To address this problem, check the error message for the cause and perform as instructed. After the problem is addressed, run the following command to resume the task:

br log resume --task-name=task1 --pd x.x.x.x:2379

After the backup task is resumed, you can check the status using br log status. The backup task continues when the task status becomes NORMAL.

● Total 1 Tasks. > #1 < name: task1 status: ● NORMAL start: 2022-07-25 13:49:02.868 +0000 end: 2090-11-18 14:07:45.624 +0000 storage: s3://tmp/br-log-backup0ef49055-5198-4be3-beab-d382a2189efb/Log speed(est.): 15509.75 ops/s checkpoint[global]: 2022-07-25 14:46:50.118 +0000; gap=6m28s

What should I do if the error message ErrBackupGCSafepointExceeded is returned when using the br log resume command to resume the suspended task?
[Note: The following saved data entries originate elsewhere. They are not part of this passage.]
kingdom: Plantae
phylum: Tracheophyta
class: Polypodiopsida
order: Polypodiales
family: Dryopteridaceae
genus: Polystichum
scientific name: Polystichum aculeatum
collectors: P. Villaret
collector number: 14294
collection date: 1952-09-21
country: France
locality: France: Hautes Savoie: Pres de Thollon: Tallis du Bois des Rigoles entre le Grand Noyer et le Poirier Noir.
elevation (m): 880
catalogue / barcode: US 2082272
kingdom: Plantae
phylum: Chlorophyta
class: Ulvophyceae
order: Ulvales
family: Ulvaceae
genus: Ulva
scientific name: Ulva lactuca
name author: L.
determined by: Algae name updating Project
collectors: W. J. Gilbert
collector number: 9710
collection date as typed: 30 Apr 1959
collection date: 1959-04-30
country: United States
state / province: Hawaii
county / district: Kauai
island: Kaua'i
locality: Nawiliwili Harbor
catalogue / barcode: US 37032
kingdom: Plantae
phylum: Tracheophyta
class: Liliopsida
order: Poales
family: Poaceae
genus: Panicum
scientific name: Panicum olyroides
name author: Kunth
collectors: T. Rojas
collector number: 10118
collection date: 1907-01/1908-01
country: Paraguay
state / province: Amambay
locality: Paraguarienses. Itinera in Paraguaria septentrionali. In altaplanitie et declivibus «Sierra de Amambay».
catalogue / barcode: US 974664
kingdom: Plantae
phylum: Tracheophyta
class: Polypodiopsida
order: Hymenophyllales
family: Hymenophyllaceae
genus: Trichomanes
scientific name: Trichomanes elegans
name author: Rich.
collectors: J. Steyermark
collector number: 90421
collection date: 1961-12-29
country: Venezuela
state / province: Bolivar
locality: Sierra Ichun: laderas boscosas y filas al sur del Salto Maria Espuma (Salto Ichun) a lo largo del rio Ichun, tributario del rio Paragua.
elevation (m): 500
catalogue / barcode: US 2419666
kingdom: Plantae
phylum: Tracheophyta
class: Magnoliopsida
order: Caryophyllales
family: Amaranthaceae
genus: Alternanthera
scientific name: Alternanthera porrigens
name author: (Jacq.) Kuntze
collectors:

Error: failed to check gc safePoint, checkpoint ts 433177834291200000: GC safepoint 433193092308795392 exceed TS 433177834291200000: [BR:Backup:ErrBackupGCSafepointExceeded]backup GC safepoint exceeded

After you pause a log backup task, to prevent the MVCC data from being garbage collected, the pausing task program sets the current checkpoint as the service safepoint automatically. This ensures that the MVCC data generated within 24 hours can remain. If the MVCC data of the backup checkpoint has been generated for more than 24 hours, the data of the checkpoint will be garbage collected, and the backup task is unable to resume.

To address this problem, delete the current task using br log stop, and then create a log backup task using br log start. At the same time, you can perform a full backup for subsequent PITR.